Horizon details: short term (10 trading days) - expect volatility and potential continuations of the Nasdaq selloff; I would not expect targets to be achieved in this window. Mid term (45 trading days) - look for guidance clarity and initial design wins to show. Long term (180 trading days) - this is when the revenue recognition and margin impact should move the needle on multiples if the ramp is real.
Risk framing and counterarguments
- Execution risk: building a data center CPU business is hard. Qualcomm faces competition from entrenched x86 incumbents and dominant GPU players. If Dragonfly underperforms on throughput or TCO vs alternatives, customer adoption will stall.
- Customer concentration and take-or-pay risk: early wins matter. If Meta is the only high-profile customer and broader hyperscaler adoption lags, revenue targets are at risk.
- Macro and capex cyclicality: AI infrastructure spending is lumpy and can be delayed by macro weakness; a broader tech rotation away from AI would suppress multiples regardless of Qualcomm-specific progress.
- Margin pressure: data center competition could force aggressive pricing; if margins compress materially, the EPS upside will be muted and multiple expansion limited.
- Sentiment and technical downside: the stock is under short-term bearish momentum; further technical deterioration could make the trade painful and trigger stops.
Counterargument to the bullish thesis
One credible counterargument is that Qualcomm's move into data center AI is too little, too late. Hyperscalers have already standardized a significant portion of their stacks around x86 plus GPU accelerators. Qualcomm may only take niche share, delivering less revenue and margin than the market expects, which would leave the company trading largely as a mobile/licensing name without the hoped-for re-rate.
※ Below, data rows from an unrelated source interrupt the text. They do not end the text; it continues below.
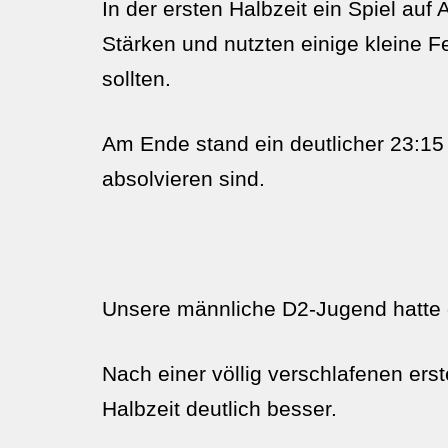
In der ersten Halbzeit ein Spiel au
Stärken und nutzten einige kleine 
sollten.
Am Ende stand ein deutlicher 23:15 
absolvieren sind.
Unsere männliche D2-Jugend hatte d
Nach einer völlig verschlafenen ers
Halbzeit deutlich besser.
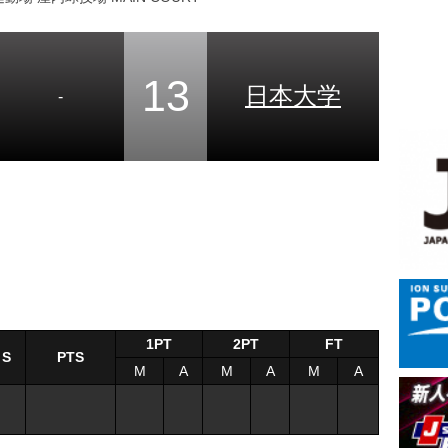
13
日本大学
-
1PT
2PT
FT
S
PTS
M
A
M
A
M
A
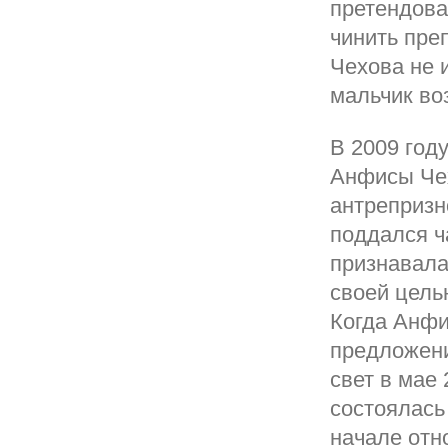
претендова
чинить пре
Чехова не 
мальчик во
В 2009 год
Анфисы Чех
антрепризн
поддался ч
признавала
своей цель
Когда Анфи
предложени
свет в мае
состоялась
начале отн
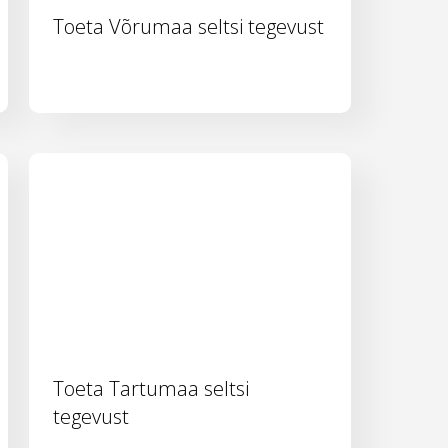
Toeta Võrumaa seltsi tegevust
Toeta Tartumaa seltsi
tegevust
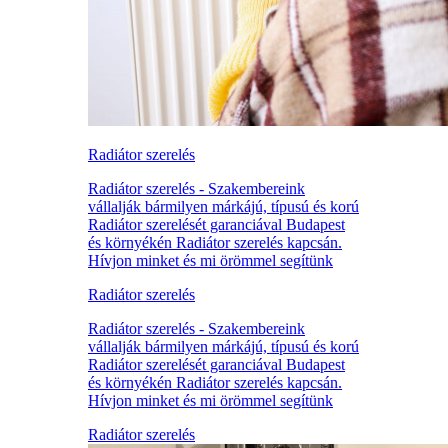
Radiátor szerelés
Radiátor szerelés - Szakembereink
vállalják bármilyen márkájú, típusú és korú
Radiátor szerelését garanciával Budapest
és környékén Radiátor szerelés kapcsán.
Hívjon minket és mi örömmel segítünk
Radiátor szerelés
Radiátor szerelés - Szakembereink
vállalják bármilyen márkájú, típusú és korú
Radiátor szerelését garanciával Budapest
és környékén Radiátor szerelés kapcsán.
Hívjon minket és mi örömmel segítünk
Radiátor szerelés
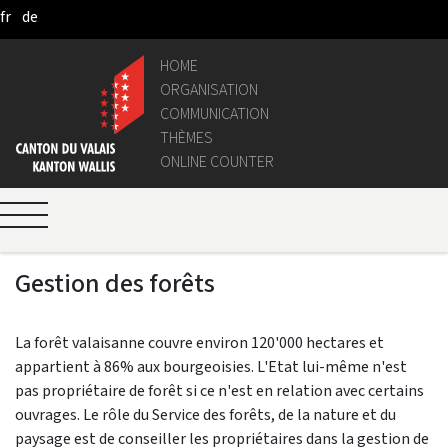
fr
de
Skip to Main Content
HOME
ORGANISATION
COMMUNICATION
THÈMES
ONLINE COUNTER
Gestion des forêts
La forêt valaisanne couvre environ 120'000 hectares et
appartient à 86% aux bourgeoisies. L'Etat lui-même n'est
pas propriétaire de forêt si ce n'est en relation avec certains
ouvrages. Le rôle du Service des forêts, de la nature et du
paysage est de conseiller les propriétaires dans la gestion de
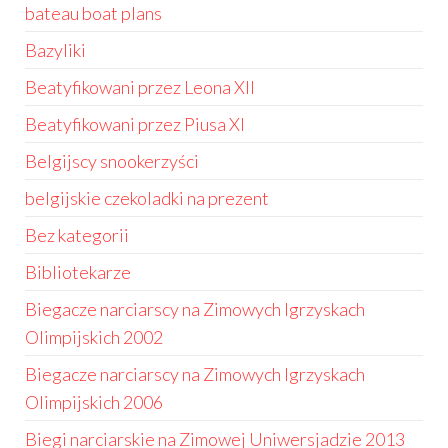
bateau boat plans
Bazyliki
Beatyfikowani przez Leona XII
Beatyfikowani przez Piusa XI
Belgijscy snookerzyści
belgijskie czekoladki na prezent
Bez kategorii
Bibliotekarze
Biegacze narciarscy na Zimowych Igrzyskach
Olimpijskich 2002
Biegacze narciarscy na Zimowych Igrzyskach
Olimpijskich 2006
Biegi narciarskie na Zimowej Uniwersjadzie 2013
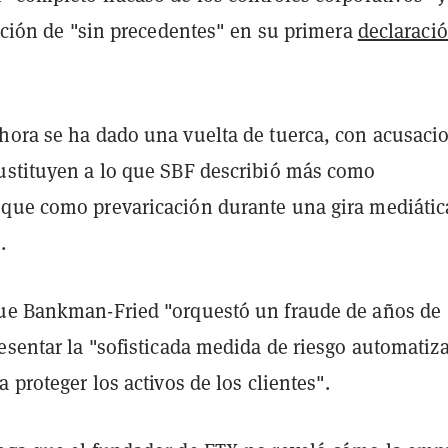
uación de "sin precedentes" en su primera
declaraci
hora se ha dado una vuelta de tuerca, con acusaci
ustituyen a lo que SBF describió más como
que como prevaricación durante una gira mediátic
.
ue Bankman-Fried "orquestó un fraude de años de
esentar la "sofisticada medida de riesgo automatiz
a proteger los activos de los clientes".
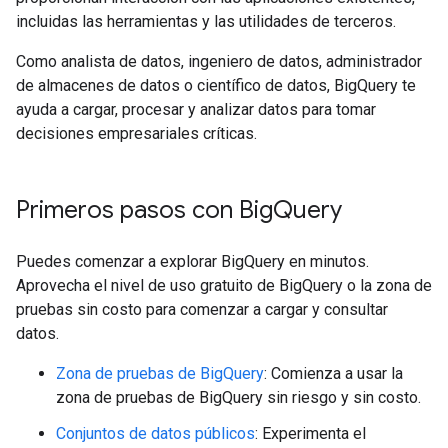
incluidas las herramientas y las utilidades de terceros.
Como analista de datos, ingeniero de datos, administrador
de almacenes de datos o científico de datos, BigQuery te
ayuda a cargar, procesar y analizar datos para tomar
decisiones empresariales críticas.
Primeros pasos con Big
Query
Puedes comenzar a explorar BigQuery en minutos.
Aprovecha el nivel de uso gratuito de BigQuery o la zona de
pruebas sin costo para comenzar a cargar y consultar
datos.
Zona de pruebas de BigQuery
: Comienza a usar la
zona de pruebas de BigQuery sin riesgo y sin costo.
Conjuntos de datos públicos
: Experimenta el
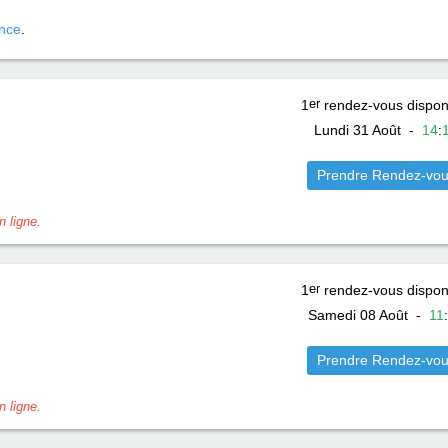
nce
.
1
er
rendez-vous dispon
Lundi 31 Août
-
14
:
Prendre Rendez-vo
 ligne.
1
er
rendez-vous dispon
Samedi 08 Août
-
11
:
Prendre Rendez-vo
 ligne.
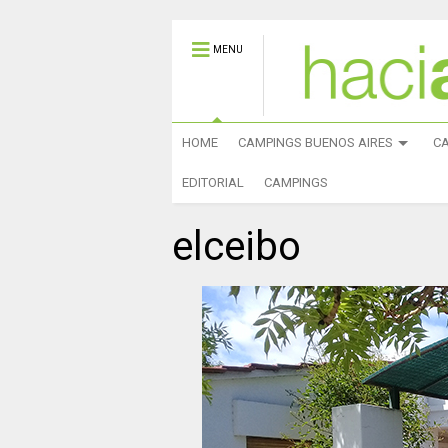
MENU
HOME
CAMPINGS BUENOS AIRES
C
EDITORIAL
CAMPINGS
elceibo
How I'll manage the position and what would change my mind
I'll scale in up to a full position at the entry price and set the stop at $170. If the stock pushes quickly to $235, I would take partial profits and trail the stop to protect gains while allowing upside to $260. I would expect to revisit sizing if Qualcomm reports visible design win momentum or beats non-handset revenue guidance in the next two quarters.
What would change my mind to a sell: any combination of sustained guidance misses on non-handset revenue, credible evidence that Dragonfly adoption is stalling (customer cancellations or delayed rollouts), or a material and persistent margin contraction. Conversely, faster-than-expected hyperscaler adoption or an expanded deal slate beyond Meta would push me to add and extend the target horizon upward.
Conclusion
Qualcomm today trades like a well-capitalized incumbent with optionality into data center AI. The investor-day targets and the Dragonfly C1000 design wins make the story tangible rather than speculative. Given the company's strong cash generation, reasonable valuation (roughly 20x earnings), and a reasonable balance sheet, buying on weakness with a clear stop and layered targets is a pragmatic way to play AI exposure without overpaying. This is a medium-risk, swing-to-position long: the upside is substantial if Qualcomm executes on product ramp and customer adoption; downside is controlled by the stop should the market continue to discount the narrative.
Trade summary: Long QCOM at $188.70, stop $170.00, targets $235.00 and $260.00. Time horizons: mid term (45 trading days) to long term (180 trading days).